One Minute of Nonsense
Thursday, August 02, 2007 8:11 PM
One anonymous teacher who is quoted in my book, claims that her district is not using DIBELS because administrators and teachers want to use it or because it gives helpful information, because it doesn't, she claims. "We'reusing it because Reading First requires it," she says. "Some schools are
posting fluency scores of children ... and then the students have race cars,
in the form of bulletin boards, where they are trying to race to the speed
goal. On the phoneme segmentation part, some kindergarten classrooms have
been known to drill and practice the segmentation while kids are in line
waiting for the restroom."
DIBELS is not just an early literacy test. Teachers are required to group
learners and build instruction around the scores. They're evaluated on the
DIBELS scores their pupils achieve. Publishers are tailoring programs to
DIBELS. And academic and life decisions for children, starting in
kindergarten, are being made according to DIBELS scores.
I believe this period in American education will be characterized as the
pedagogy of the absurd.
Roland Good, a DIBELS developer, told the U.S. House of Representatives'
Education Committee during a hearing last April that three million children
are tested with DIBELS at least three times a year from kindergarten through
third grade.
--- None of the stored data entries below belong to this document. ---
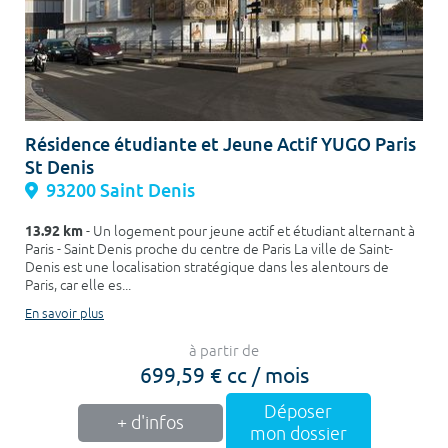
Résidence étudiante et Jeune Actif YUGO Paris
St Denis
93200 Saint Denis
13.92 km
- Un logement pour jeune actif et étudiant alternant à
Paris - Saint Denis proche du centre de Paris La ville de Saint-
Denis est une localisation stratégique dans les alentours de
Paris, car elle es...
En savoir plus
à partir de
699,59 € cc / mois
Déposer
+ d'infos
mon dossier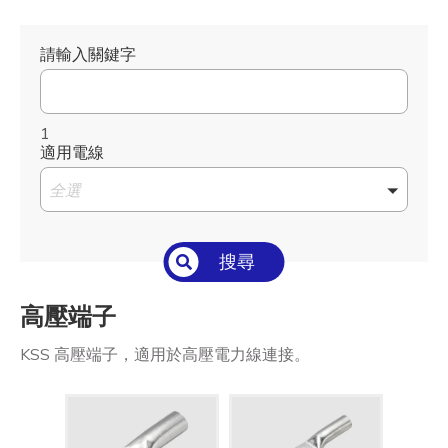
請輸入關鍵字
1
適用電線
全選
搜尋
高壓端子
KSS 高壓端子，適用於高壓電力線連接。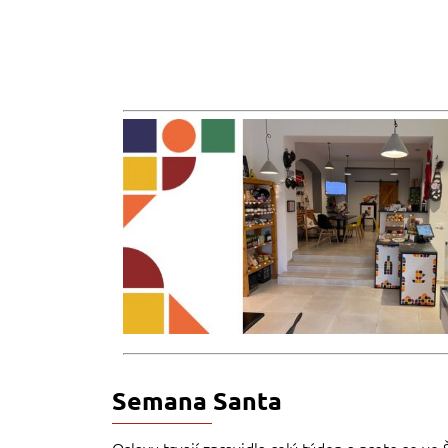
Semana Santa
Oslavy trvají zpravidla celý týden a proto se 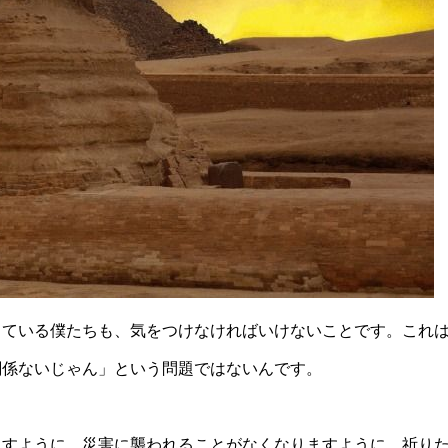
きている僕たちも、気をつけなければいけないことです。これ
関係ないじゃん」という問題ではないんです。
ますように。災害に襲われることがなくなりますように。祈り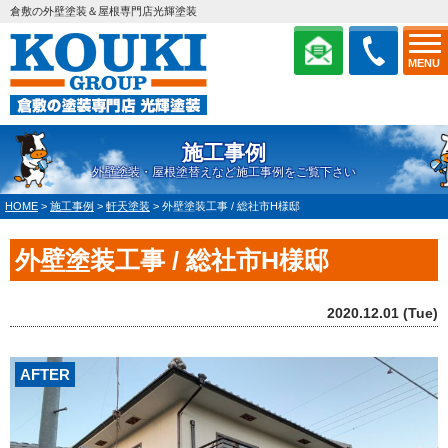
倉敷の外壁塗装＆屋根専門店光輝塗装
MENU
施工事例
外壁塗装・屋根塗替えなど施工事例をご覧下さい
HOME
>
施工事例
>
軒天塗装
>
外壁塗装工事 / 総社市H様邸
外壁塗装工事 / 総社市H様邸
2020.12.01 (Tue)
AFTER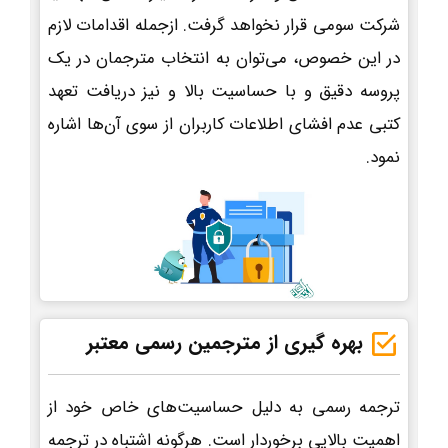
شرکت سومی قرار نخواهد گرفت. ازجمله اقدامات لازم
در این خصوص، می‌توان به انتخاب مترجمان در یک
پروسه دقیق و با حساسیت بالا و نیز دریافت تعهد
کتبی عدم افشای اطلاعات کاربران از سوی آن‌ها اشاره
نمود.
بهره گیری از مترجمین رسمی معتبر
ترجمه رسمی به دلیل حساسیت‌های خاص خود از
اهمیت بالایی برخوردار است. هرگونه اشتباه در ترجمه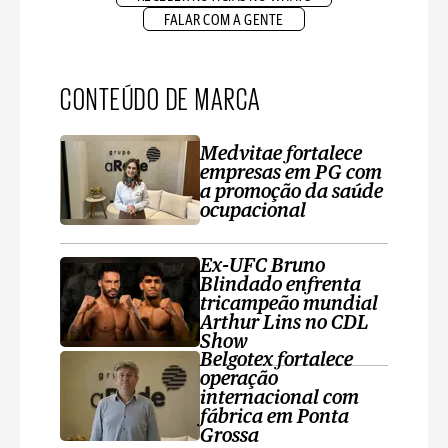
FALAR COM A GENTE
CONTEÚDO DE MARCA
Medvitae fortalece
empresas em PG com
a promoção da saúde
ocupacional
Ex-UFC Bruno
Blindado enfrenta
tricampeão mundial
Arthur Lins no CDL
Show
Belgotex fortalece
operação
internacional com
fábrica em Ponta
Grossa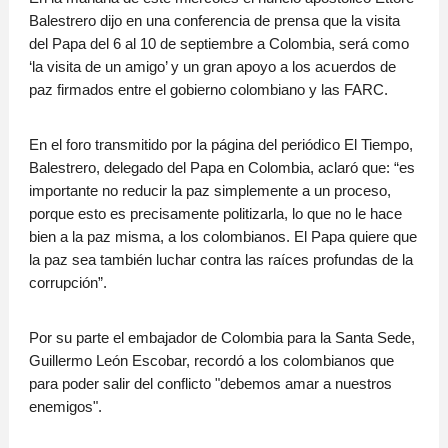
Balestrero dijo en una conferencia de prensa que la visita
del Papa del 6 al 10 de septiembre a Colombia, será como
‘la visita de un amigo’ y un gran apoyo a los acuerdos de
paz firmados entre el gobierno colombiano y las FARC.
En el foro transmitido por la página del periódico El Tiempo,
Balestrero, delegado del Papa en Colombia, aclaró que: “es
importante no reducir la paz simplemente a un proceso,
porque esto es precisamente politizarla, lo que no le hace
bien a la paz misma, a los colombianos. El Papa quiere que
la paz sea también luchar contra las raíces profundas de la
corrupción”.
Por su parte el embajador de Colombia para la Santa Sede,
Guillermo León Escobar, recordó a los colombianos que
para poder salir del conflicto "debemos amar a nuestros
enemigos".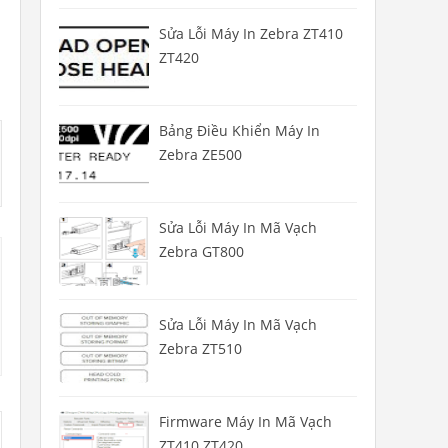
Sửa Lỗi Máy In Zebra ZT410
ZT420
Bảng Điều Khiển Máy In
Zebra ZE500
Sửa Lỗi Máy In Mã Vạch
Zebra GT800
Sửa Lỗi Máy In Mã Vạch
Zebra ZT510
Firmware Máy In Mã Vạch
ZT410 ZT420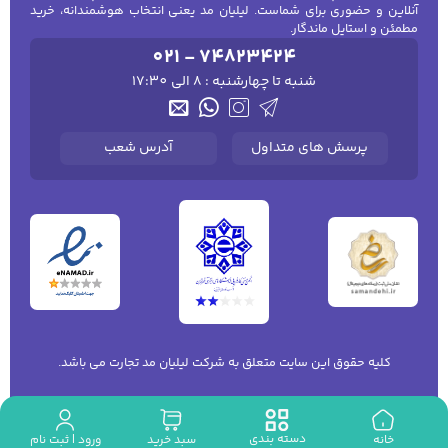
آنلاین و حضوری برای شماست. لیلیان مد یعنی انتخاب هوشمندانه، خرید
مطمئن و استایل ماندگار.
021 - 74823424
شنبه تا چهارشنبه : 8 الی 17:30
پرسش های متداول
آدرس شعب
کلیه حقوق این سایت متعلق به شرکت لیلیان مد تجارت می باشد.
دسته بندی
ورود | ثبت نام
خانه
سبد خرید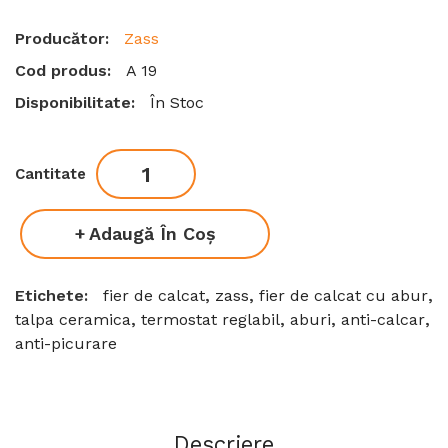
Producător:
Zass
Cod produs:
A 19
Disponibilitate:
În Stoc
Cantitate
Adaugă În Coş
Etichete:
fier de calcat
,
zass
,
fier de calcat cu abur
,
talpa ceramica
,
termostat reglabil
,
aburi
,
anti-calcar
,
anti-picurare
Descriere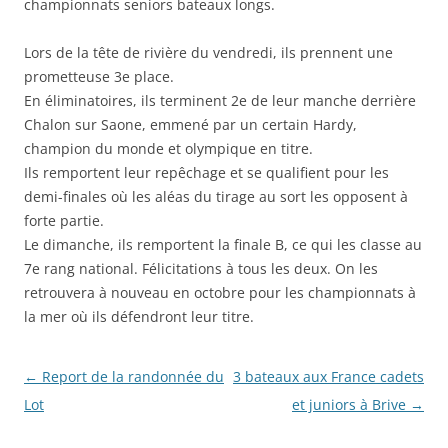
championnats seniors bateaux longs.
Lors de la tête de rivière du vendredi, ils prennent une
prometteuse 3e place.
En éliminatoires, ils terminent 2e de leur manche derrière
Chalon sur Saone, emmené par un certain Hardy,
champion du monde et olympique en titre.
Ils remportent leur repêchage et se qualifient pour les
demi-finales où les aléas du tirage au sort les opposent à
forte partie.
Le dimanche, ils remportent la finale B, ce qui les classe au
7e rang national. Félicitations à tous les deux. On les
retrouvera à nouveau en octobre pour les championnats à
la mer où ils défendront leur titre.
Post navigation
←
Report de la randonnée du
3 bateaux aux France cadets
Lot
et juniors à Brive
→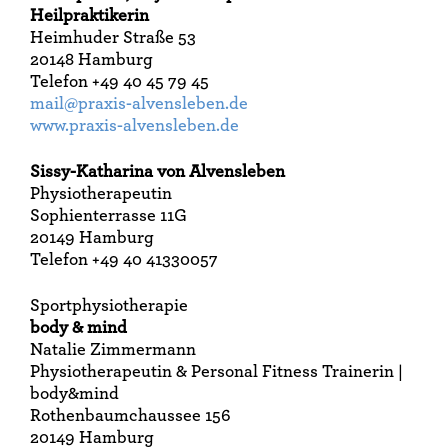
Heilpraktikerin
Heimhuder Straße 53
20148 Hamburg
Telefon +49 40 45 79 45
mail@praxis-alvensleben.de
www.praxis-alvensleben.de
Sissy-Katharina von Alvensleben
Physiotherapeutin
Sophienterrasse 11G
20149 Hamburg
Telefon +49 40 41330057
Sportphysiotherapie
body & mind
Natalie Zimmermann
Physiotherapeutin & Personal Fitness Trainerin |
body&mind
Rothenbaumchaussee 156
20149 Hamburg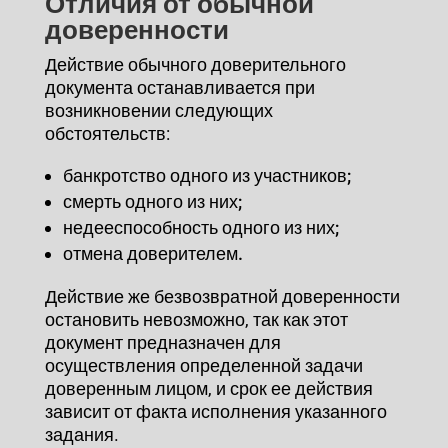
Отличия от обычной
доверенности
Действие обычного доверительного
документа останавливается при
возникновении следующих
обстоятельств:
банкротство одного из участников;
смерть одного из них;
недееспособность одного из них;
отмена доверителем.
Действие же безвозвратной доверенности
остановить невозможно, так как этот
документ предназначен для
осуществления определенной задачи
доверенным лицом, и срок ее действия
зависит от факта исполнения указанного
задания.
New Mexico provides every teacher with a DIBELS Palm Pilot so
the pupils' scores can be sent directly to Oregon for processing.
Kentucky's associate education commissioner testified at the hearing that
the state's Reading First proposal was rejected repeatedly until they agreed
to use DIBELS. The DOE inspector general cited conflicts of interest by Good
and his Oregon colleagues in promoting DIBELS.
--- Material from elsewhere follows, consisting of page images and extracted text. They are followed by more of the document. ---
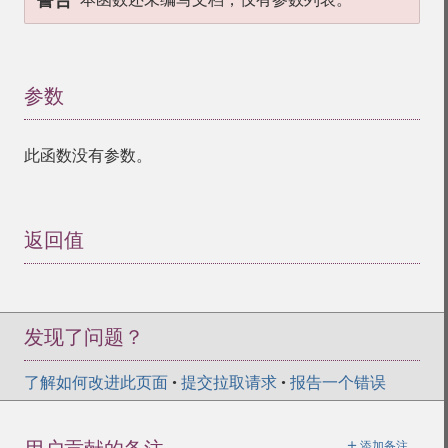
警告
参数
¶
此函数没有参数。
返回值
¶
发现了问题？
了解如何改进此页面
•
提交拉取请求
•
报告一个错误
＋
添加备注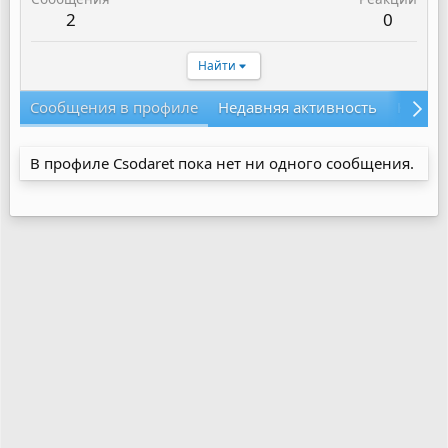
2
0
Найти
Сообщения в профиле
Недавняя активность
Конте
В профиле Csodaret пока нет ни одного сообщения.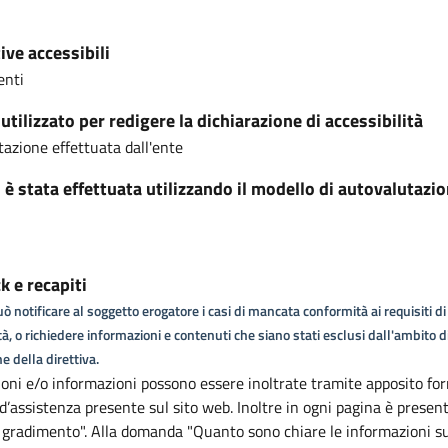
ive accessibili
enti
tilizzato per redigere la dichiarazione di accessibilità
azione effettuata dall'ente
i è stata effettuata utilizzando il modello di autovalutazi
 e recapiti
ò notificare al soggetto erogatore i casi di mancata conformità ai requisiti di
tà, o richiedere informazioni e contenuti che siano stati esclusi dall'ambito d
e della direttiva.
oni e/o informazioni possono essere inoltrate tramite apposito for
 d’assistenza presente sul sito web. Inoltre in ogni pagina è presen
i gradimento". Alla domanda "Quanto sono chiare le informazioni s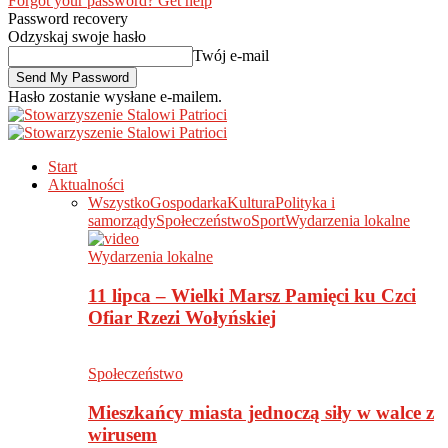
Forgot your password? Get help
Password recovery
Odzyskaj swoje hasło
Twój e-mail
Hasło zostanie wysłane e-mailem.
Start
Aktualności
Wszystko
Gospodarka
Kultura
Polityka i
samorządy
Społeczeństwo
Sport
Wydarzenia lokalne
Wydarzenia lokalne
11 lipca – Wielki Marsz Pamięci ku Czci
Ofiar Rzezi Wołyńskiej
Społeczeństwo
Mieszkańcy miasta jednoczą siły w walce z
wirusem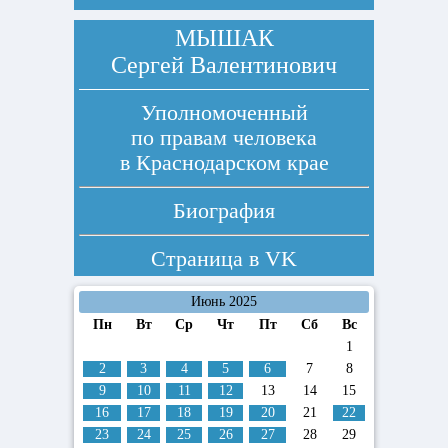
МЫШАК
Сергей Валентинович
Уполномоченный
по правам человека
в Краснодарском крае
Биография
Страница в
VK
Июнь 2025
Пн
Вт
Ср
Чт
Пт
Сб
Вс
1
2
3
4
5
6
7
8
9
10
11
12
13
14
15
16
17
18
19
20
21
22
23
24
25
26
27
28
29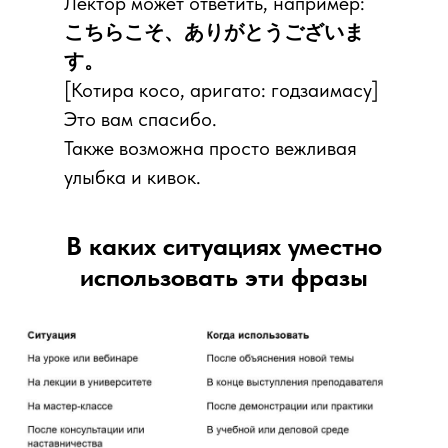
Лектор может ответить, например:
こちらこそ、ありがとうございま
す。
[Котира косо, аригато: годзаимасу]
Это вам спасибо.
Также возможна просто вежливая
улыбка и кивок.
В каких ситуациях уместно
использовать эти фразы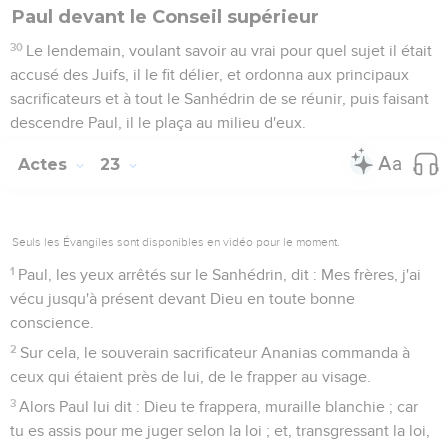
Paul devant le Conseil supérieur
30
Le lendemain, voulant savoir au vrai pour quel sujet il était
accusé des Juifs, il le fit délier, et ordonna aux principaux
sacrificateurs et à tout le Sanhédrin de se réunir, puis faisant
descendre Paul, il le plaça au milieu d'eux.
Actes
23
Seuls les Évangiles sont disponibles en vidéo pour le moment.
1
Paul, les yeux arrêtés sur le Sanhédrin, dit : Mes frères, j'ai
vécu jusqu'à présent devant Dieu en toute bonne
conscience.
2
Sur cela, le souverain sacrificateur Ananias commanda à
ceux qui étaient près de lui, de le frapper au visage.
3
Alors Paul lui dit : Dieu te frappera, muraille blanchie ; car
tu es assis pour me juger selon la loi ; et, transgressant la loi,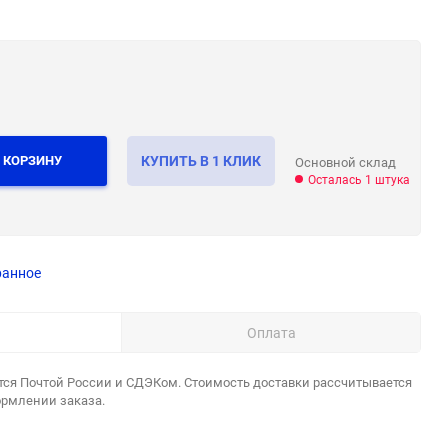
 КОРЗИНУ
КУПИТЬ В 1 КЛИК
Основной склад
Осталась 1 штука
ранное
Оплата
тся Почтой России и СДЭКом. Стоимость доставки рассчитывается
ормлении заказа.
Another teacher, quoted in my book, claims that while the DIBELS test is
used throughout the school year, any child who receives the label "Needs
Extensive Intervention" as a result of the first testing must be monitored
with a "fluency passage" every other week.
No test of any kind for any purpose has ever had this kind of status. In my
book, I analyzed each of the subtests in depth. Here are my conclusions:
• DIBELS reduces reading to a few components that can be tested in one minute. Tests of naming letters or sounding out nonsense syllables are not tests of reading. Only the misnamed Reading Fluency test involves reading a meaningful text, and that is scored by the number of words read correctly in one minute.
• DIBELS does not test what it says it tests. Each test reduces what it claims to test to an aspect tested in one minute.
• What DIBELS does, it does poorly, even viewed from its own criteria. Items are poorly constructed and inaccuracies are common.
• DIBELS cannot be scored consistently. The tester must time responses (three seconds on a stopwatch), mark a score sheet, and listen to the student, whose dialect may be different from the tester, all at the same time.
• DIBELS does not test the reading quality. No test evaluates what the reader comprehends. Even the "retelling fluency test" is scored by counting the words used in a retelling.
• The focus on improving performance on DIBELS is likely to contribute little or nothing to reading development and could actually interfere. It just has children do everything fast.
• DIBELS misrepresents pupil abilities. Children who already comprehend print are undervalued, and those who race through each test with no comprehension are overrated.
• DIBELS demeans teachers. It must be used invariantly. It leaves no place for teacher judgment or experience.
• DIBELS is a set of silly little tests. It is so bad in so many ways that it could not pass review for adoption in any state or district without political coercion. Little can be learned about something as complicated as reading development in one-minute tests.
Pedagogy of the Absurd
I believe this period in American education will be characterized as the
pedagogy of the absurd. Nothing better illustrates this than DIBELS. It
never gets close to measuring what reading is really about-making sense of
print. It is absurd that self-serving bureaucrats in Washington have forced
it on millions of children. It is absurd that scores on these silly little
tests are used to judge schools, teachers and children. It is absurd that
use of DIBELS can label a child a failure the first week of kindergarten.
And it is a tragedy that life decisions are being made for 5- and
6-year-olds on the basis of such absurd criteria.
Dr. Ken Goodman is professor emeritus in the Language, Reading and Culture
Department at the University of Arizona in Tucson. He is former president of
the International Reading Association, a bestselling author and a
contributing editor to The Pulse: Education's Place for Debate.